Clearly, he believed the Fae’s lie, and my heart broke for him. “Griffon, she’s…she’s dead. I should have told you before—she slit her own throat. She’s gone.”
He shook his head. “Orion can bring her back, but he claims to need Wickham to do it.”
“To raise the dead?” I caught my lips between my teeth, remembering such a resurrection had been done before—79 times before. All those 18thcentury Highlanders, like Urban, had been brought back to life by Soni’s power. “He thinks Wickham has that power?”
“If not, Wickham knows how to find it.”
I shook my head emphatically, trying to convince us both. “It’s lost. He doesn’t know where to look. He lost track of it in the 18thcentury—”
“Wait! Wickham has the power ofTime?” His voice rose with every word. By the end of the sentence, he was outraged.
I was pretty pissed myself for speaking without thinking. Wickham was going to kill me! I tried to cover. “It was lost a long time ago. That’s all I know. Too long to track it down now.”
Griffon’s jaw jumped. He glanced up so briefly, he probably thought he was being sly, but I knew he was checking the sky, to see if there was any cloud cover for an Oxford professor who might want to ditch his car and fly home—with another hostage.
And still, Wickham didn’t come.
No time!
I ran forward and lifted my arms. Instead of embracing him, I shoved his chest while I tucked my heel behind one of his. He stumbled back. While trying to catch his balance, he reached for me, but I ducked low and let his arms pass over my head. When I scurried out and around him, I was careful to stay beyond his reach.
I ran for the road. “Wickham!” I wasn’t far from the estate. If he’d been distracted, hopefully someone would hear me. “Wickham!”
I reached the asphalt and turned right, desperate for the help of strangers, if that’s all I was offered. I was too busy gulping air and willing my muscles to fire to worry about what might be keeping Wickham from coming back. I had to find the gates! But then I realized it would be impossible—I couldn’t even see the walls! Without Wickham, or someone from the team coming for me, I was just another unseeing mortal!
I glanced behind me. The road was empty. I took a second or two to study the edge of the asphalt, searching for some sign that I’d stepped there. A dusty shoeprint. Anything!
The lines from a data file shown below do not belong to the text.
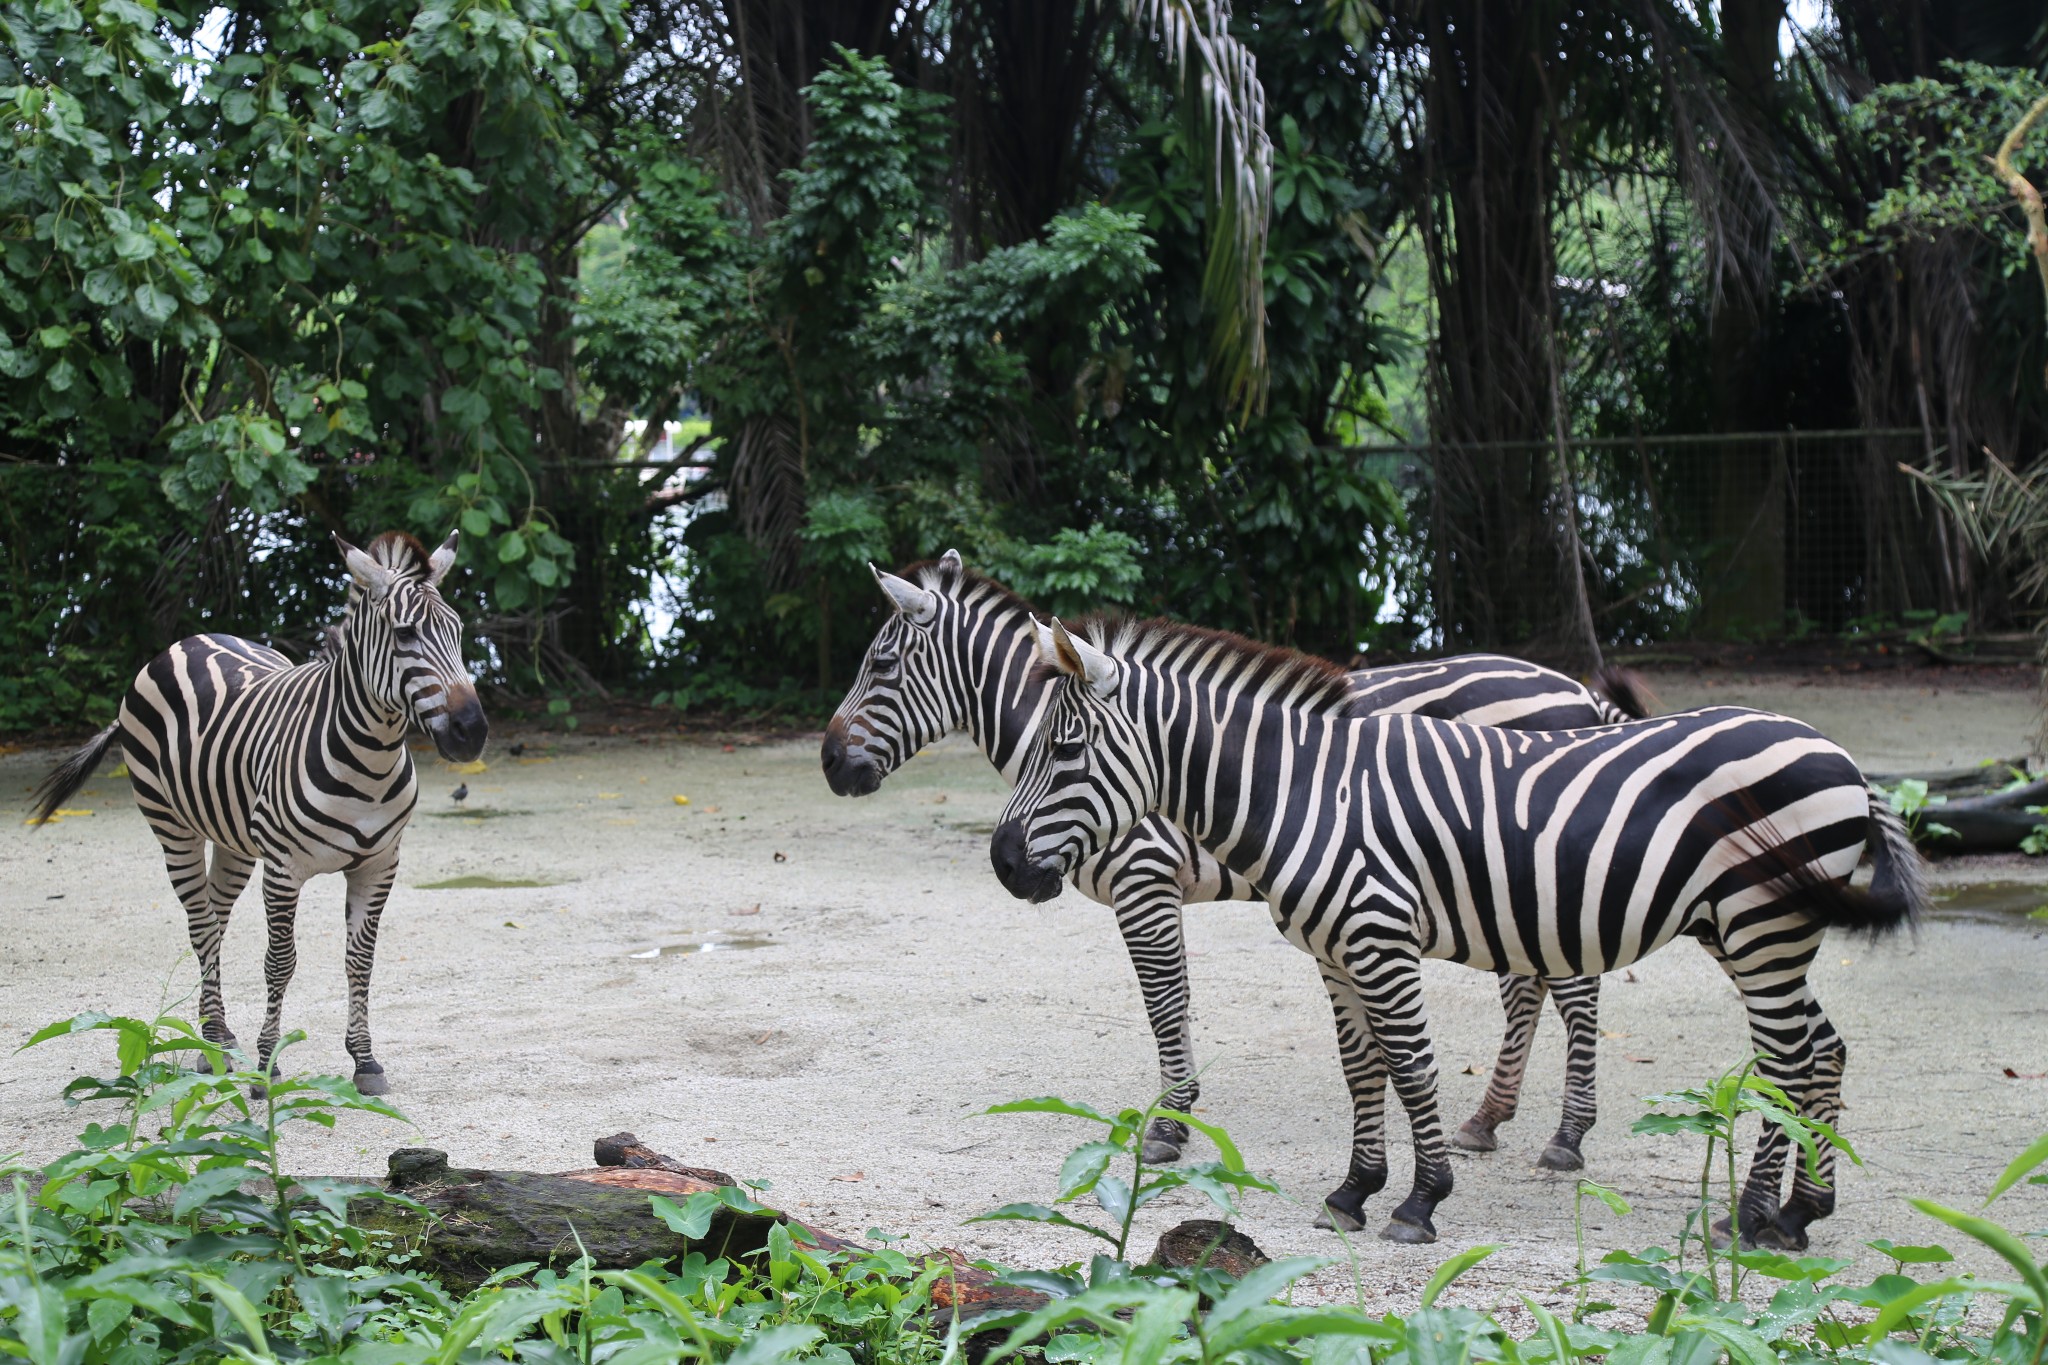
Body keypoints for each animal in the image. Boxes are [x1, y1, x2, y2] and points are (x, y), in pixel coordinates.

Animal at [29, 527, 485, 1096]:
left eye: (458, 631)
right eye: (405, 635)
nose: (472, 732)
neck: (370, 760)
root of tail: (187, 641)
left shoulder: (380, 865)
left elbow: (360, 961)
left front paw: (364, 1060)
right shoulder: (284, 870)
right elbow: (279, 963)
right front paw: (268, 1068)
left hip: (234, 843)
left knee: (214, 919)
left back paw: (215, 1038)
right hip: (173, 829)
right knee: (201, 926)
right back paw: (217, 1045)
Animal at [815, 556, 1646, 1178]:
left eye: (880, 663)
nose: (827, 764)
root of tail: (1575, 689)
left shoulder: (1144, 878)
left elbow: (1164, 1001)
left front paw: (1170, 1123)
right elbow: (1176, 1000)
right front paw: (1180, 1109)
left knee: (1572, 989)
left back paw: (1566, 1135)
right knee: (1529, 985)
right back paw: (1487, 1117)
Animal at [987, 618, 1916, 1252]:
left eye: (1065, 749)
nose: (1002, 862)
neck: (1305, 795)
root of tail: (1841, 754)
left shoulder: (1378, 936)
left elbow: (1411, 1065)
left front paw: (1420, 1198)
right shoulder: (1334, 951)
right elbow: (1362, 1069)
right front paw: (1354, 1190)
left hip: (1763, 925)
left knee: (1789, 1060)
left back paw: (1750, 1217)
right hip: (1753, 930)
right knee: (1822, 1049)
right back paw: (1801, 1212)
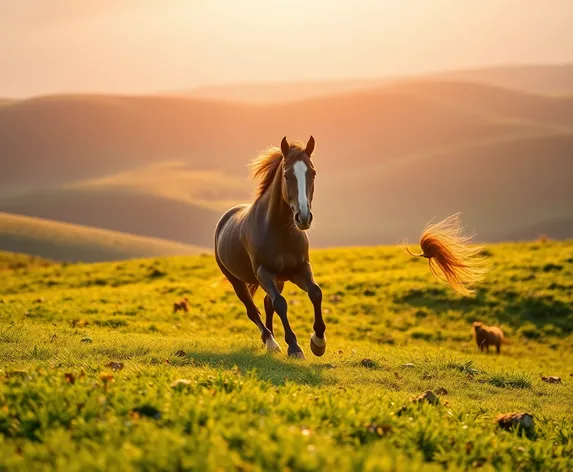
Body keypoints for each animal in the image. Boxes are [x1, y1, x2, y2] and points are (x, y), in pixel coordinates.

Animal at [214, 136, 322, 358]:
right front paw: (294, 347)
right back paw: (270, 341)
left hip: (278, 280)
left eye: (313, 173)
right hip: (237, 281)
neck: (279, 231)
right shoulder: (263, 273)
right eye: (287, 175)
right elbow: (281, 304)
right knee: (252, 309)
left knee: (267, 303)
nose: (303, 218)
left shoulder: (300, 269)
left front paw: (318, 342)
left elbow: (315, 293)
I ran at the high stone wall I knew to be there and was repelled before I made contact with anything. If I followed the forcefield, would I find a gap? Or had it sealed itself after the three of us stepped out?
I looked like an idiot—a raptor, testing the fence—throwing myself forward every ten feet, hoping to fall through, wanting desperately to be welcomed back into my world.
Or did I?
I’d been pining for Griffon forever. Now I could have him. I just had to stop fighting.
But no, this wasn’t the Griffon I’d created out of memory and wishes. This guy didn’t want me. He wanted Wickham—so he could have his sister back. He’d paid Oxford tuition for three students just so he could catch one of us and make his bargain. He hadn’t missed me at all.
Even in the library, he hadn’t been looking for me—he’d been looking for information.“Is Wickham Ambition?”He’d been trying to figure out all the players in the game so he could make his play.
And this was his play.
Fallon was a winning chip that could be traded in for a larger winning chip. But how had he figured that out? Annag wouldn’t have told him. She’d have never sold out that precious child. So he had to have learned it from someone else.
From Orion, who’d bugged Alwyn’s jackets?
Griffon had been comparing notes and making deals with Big Bad—the definition of working with the enemy!
“Wickham!” I threw myself at the wall again. When I stumbled back to the road, movement caught my eye. A golden-brown figure headed my way, on foot and bare-chested. His jacket and shirt were a lump beneath his arm.
I glanced at the sky. Thick clouds offered complete concealment. I screamed my frustration and gave way to angry tears. And I ran.
I was on my own, which meant I was doomed, but that didn’t mean I had to make it easy for the enemy. I shot across the road and into the trees that weren’t hiding a forcefield or a stone wall. I hoped the branches tore at him. I hoped he suffered, if only some scratches.
All around me, blossoms and soft leaves, long grass and lush ferns. Where were brambles and poison ivy when I needed them?
“You’re an idiot,” I shouted over my shoulder, just as I entered a short clearing.
Griffon laughed, maybe twenty feet away. “Why?”